## EXERCISE
Keep every word the same. Repeat the records without their images.

------ DATA FOR THE TASK

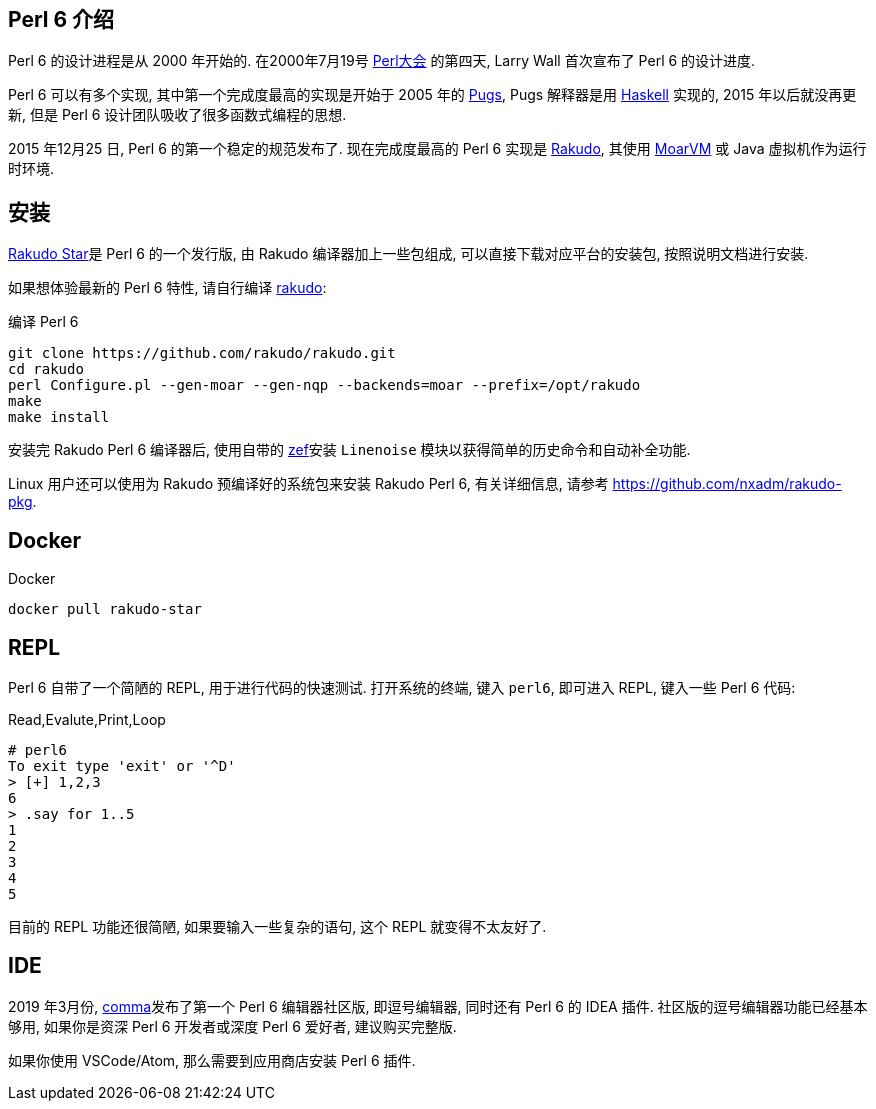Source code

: == Perl 6 介绍

Perl 6 的设计进程是从 2000 年开始的. 在2000年7月19号 link:http://en.wikipedia.org/wiki/O%27Reilly_Open_Source_Convention[Perl大会]  的第四天, Larry Wall 首次宣布了 Perl 6 的设计进度.

Perl 6 可以有多个实现, 其中第一个完成度最高的实现是开始于 2005 年的 link:https://github.com/perl6/Pugs.hs[Pugs], Pugs 解释器是用 link:https://www.haskell.org[Haskell] 实现的, 2015 年以后就没再更新, 但是 Perl 6 设计团队吸收了很多函数式编程的思想.

2015 年12月25 日, Perl 6 的第一个稳定的规范发布了. 现在完成度最高的 Perl 6 实现是 link:https://rakudo.org[Rakudo], 其使用 link:http://moarvm.org[MoarVM] 或 Java 虚拟机作为运行时环境.

== 安装

link:https://rakudo.org/files[Rakudo Star]是 Perl 6 的一个发行版, 由 Rakudo 编译器加上一些包组成, 可以直接下载对应平台的安装包, 按照说明文档进行安装.

如果想体验最新的 Perl 6 特性, 请自行编译 link:https://github.com/rakudo/rakudo[rakudo]:

[source,shell]
.编译 Perl 6
----
git clone https://github.com/rakudo/rakudo.git
cd rakudo
perl Configure.pl --gen-moar --gen-nqp --backends=moar --prefix=/opt/rakudo
make
make install
----

安装完 Rakudo Perl 6 编译器后, 使用自带的 link:https://github.com/ugexe/zef[zef]安装 `Linenoise` 模块以获得简单的历史命令和自动补全功能.

Linux 用户还可以使用为 Rakudo 预编译好的系统包来安装 Rakudo Perl 6, 有关详细信息, 请参考 link:https://github.com/nxadm/rakudo-pkg[https://github.com/nxadm/rakudo-pkg].

== Docker

[source,shell]
.Docker
----
docker pull rakudo-star
----

== REPL

Perl 6 自带了一个简陋的 REPL, 用于进行代码的快速测试. 打开系统的终端, 键入 `perl6`, 即可进入 REPL, 键入一些 Perl 6 代码:

[source,shell]
.Read,Evalute,Print,Loop
----
# perl6
To exit type 'exit' or '^D'
> [+] 1,2,3
6
> .say for 1..5
1
2
3
4
5
----

目前的 REPL 功能还很简陋, 如果要输入一些复杂的语句, 这个 REPL 就变得不太友好了. 

== IDE

2019 年3月份, link:https://commaide.com[comma]发布了第一个 Perl 6 编辑器社区版, 即逗号编辑器, 同时还有 Perl 6 的 IDEA 插件. 社区版的逗号编辑器功能已经基本够用, 如果你是资深 Perl 6 开发者或深度 Perl 6 爱好者, 建议购买完整版.

如果你使用 VSCode/Atom, 那么需要到应用商店安装 Perl 6 插件.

------------

## RESPONSE FOR THIS EXERCISE
Source code

: == Perl 6 介绍

Perl 6 的设计进程是从 2000 年开始的. 在2000年7月19号 link:http://en.wikipedia.org/wiki/O%27Reilly_Open_Source_Convention[Perl大会]  的第四天, Larry Wall 首次宣布了 Perl 6 的设计进度.

Perl 6 可以有多个实现, 其中第一个完成度最高的实现是开始于 2005 年的 link:https://github.com/perl6/Pugs.hs[Pugs], Pugs 解释器是用 link:https://www.haskell.org[Haskell] 实现的, 2015 年以后就没再更新, 但是 Perl 6 设计团队吸收了很多函数式编程的思想.

2015 年12月25 日, Perl 6 的第一个稳定的规范发布了. 现在完成度最高的 Perl 6 实现是 link:https://rakudo.org[Rakudo], 其使用 link:http://moarvm.org[MoarVM] 或 Java 虚拟机作为运行时环境.

== 安装

link:https://rakudo.org/files[Rakudo Star]是 Perl 6 的一个发行版, 由 Rakudo 编译器加上一些包组成, 可以直接下载对应平台的安装包, 按照说明文档进行安装.

如果想体验最新的 Perl 6 特性, 请自行编译 link:https://github.com/rakudo/rakudo[rakudo]:

[source,shell]
.编译 Perl 6
----
git clone https://github.com/rakudo/rakudo.git
cd rakudo
perl Configure.pl --gen-moar --gen-nqp --backends=moar --prefix=/opt/rakudo
make
make install
----

安装完 Rakudo Perl 6 编译器后, 使用自带的 link:https://github.com/ugexe/zef[zef]安装 `Linenoise` 模块以获得简单的历史命令和自动补全功能.

Linux 用户还可以使用为 Rakudo 预编译好的系统包来安装 Rakudo Perl 6, 有关详细信息, 请参考 link:https://github.com/nxadm/rakudo-pkg[https://github.com/nxadm/rakudo-pkg].

== Docker

[source,shell]
.Docker
----
docker pull rakudo-star
----

== REPL

Perl 6 自带了一个简陋的 REPL, 用于进行代码的快速测试. 打开系统的终端, 键入 `perl6`, 即可进入 REPL, 键入一些 Perl 6 代码:

[source,shell]
.Read,Evalute,Print,Loop
----
# perl6
To exit type 'exit' or '^D'
> [+] 1,2,3
6
> .say for 1..5
1
2
3
4
5
----

目前的 REPL 功能还很简陋, 如果要输入一些复杂的语句, 这个 REPL 就变得不太友好了. 

== IDE

2019 年3月份, link:https://commaide.com[comma]发布了第一个 Perl 6 编辑器社区版, 即逗号编辑器, 同时还有 Perl 6 的 IDEA 插件. 社区版的逗号编辑器功能已经基本够用, 如果你是资深 Perl 6 开发者或深度 Perl 6 爱好者, 建议购买完整版.

如果你使用 VSCode/Atom, 那么需要到应用商店安装 Perl 6 插件.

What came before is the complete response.